Cette discipline peu pratiquée en France mérite qu’on laisse la parole à Smail lui-même (http://history.fas.harvard.edu/people/faculty/smail.php) pour expliquer ce qu’elle est : « I am a student of early human history, I cover a span of time from humanity’s deep history in Africa to Mediterranean Europe in the later middle ages. The overarching intellectual project of my work in recent years has been to identify and develop new frames or narratives for binding human history together into a seamless whole. I work under the assumption that history is not a political science designed to explain the present. It is an anthropological science designed to help us understand humanity. In everything I do, I hope to show how the intellectual projects that drive transnational and global histories work equally well across time, and to offer the deep past as the new intellectual frontier of historical research and historical framing in the twenty-first century  ».

« Within the broad field of deep human history or early global history, my specialized research has centered on the study of brain and behavior. My 2008 book,On Deep History and the Brain, proposes the idea of a “neurohistory, a history, as I define it, that explores how cultural structures shape patterns of the brain-body system and alter forms of endocrine regulation. This viewpoint allows us to add a new interpretative dimension to our understanding of cultural transformations ; it offers a way to incorporate the neurosciences into history without having recourse to historically sterile versions of evolutionary psychology (notably approaches that rely on strong theories of massive modularity and evolved dispositions). I am also interested in exploring human history using intellectual tools borrowed from complexity theory and systems approaches. In tandem with my current project on material culture, I have made a special study of goods, ornaments, and clothing in deep human history  ».

D. Smail a publié dans ce domaine : On Deep History and the Brain, Berkeley, 2008, et (dir. avec A. Shryock), Deep History : The Architecture of Past and Present, Berkeley, 2011.

Enseignements assurés par Dan Smail pendant son séjour : Vendredi 8 février, 14h30-16h30, au séminaire « Les sociétés européeennes au Moyen Âge » de F. Menant et D. Chamboduc de Saint-Pulgent (ENS, salle d’histoire) : « Dette et culture matérielle ».

Jeudi 14 février de 10 à 12h, au séminaire d’Elisabeth Crouzet-Pavan, Paris-4 (Sorbonne, Bibliothèque Boutruche). Sujet à préciser.

Jeudi 21 février, à la journée d’études « La valeur des choses » organisée par Anne Nissen-Jaubert, prof. d’archéologie, et Laurent Feller, prof. d’histoire médiévale, à Paris-1 (lieu à préciser).

Jeudi 28 février, 15-17 h, au séminaire " La compétition dans les sociétés du haut Moyen Âge " de Régine Le Jan, Paris-1 (Sorbonne, salle Perroy). Sujet à préciser.

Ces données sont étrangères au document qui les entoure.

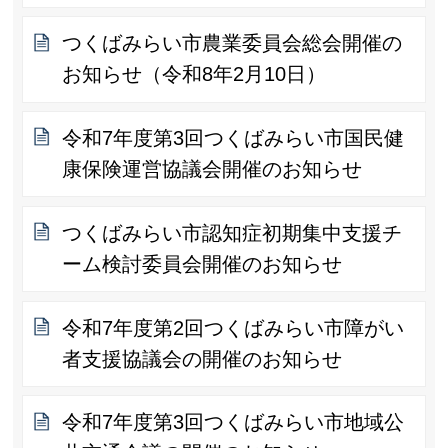
つくばみらい市農業委員会総会開催の
お知らせ（令和8年2月10日）
令和7年度第3回つくばみらい市国民健
康保険運営協議会開催のお知らせ
つくばみらい市認知症初期集中支援チ
ーム検討委員会開催のお知らせ
令和7年度第2回つくばみらい市障がい
者支援協議会の開催のお知らせ
令和7年度第3回つくばみらい市地域公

D. Smail participera également comme discutant à deux séances du séminaire de F. Menant et D. Chamboduc de Saint-Pulgent : Vendredi 15 février, 14h30-16h30, discussion d’un exposé de Philippe Bernardi, « Prosopographie et écriture de soi en milieu populaire. Peut-on écrire la biographie des gens du peuple ? ». Vendredi 22 février, 14h30-16h30, discussion d’un exposé de Thierry Pécout, « La commune de Marseille, un gouvernement populaire ? ». A propos de Marseille au Moyen Âge, entre Provence et Méditerranée. Les horizons d’une ville portuaire, dir. T. Pécout, 2009.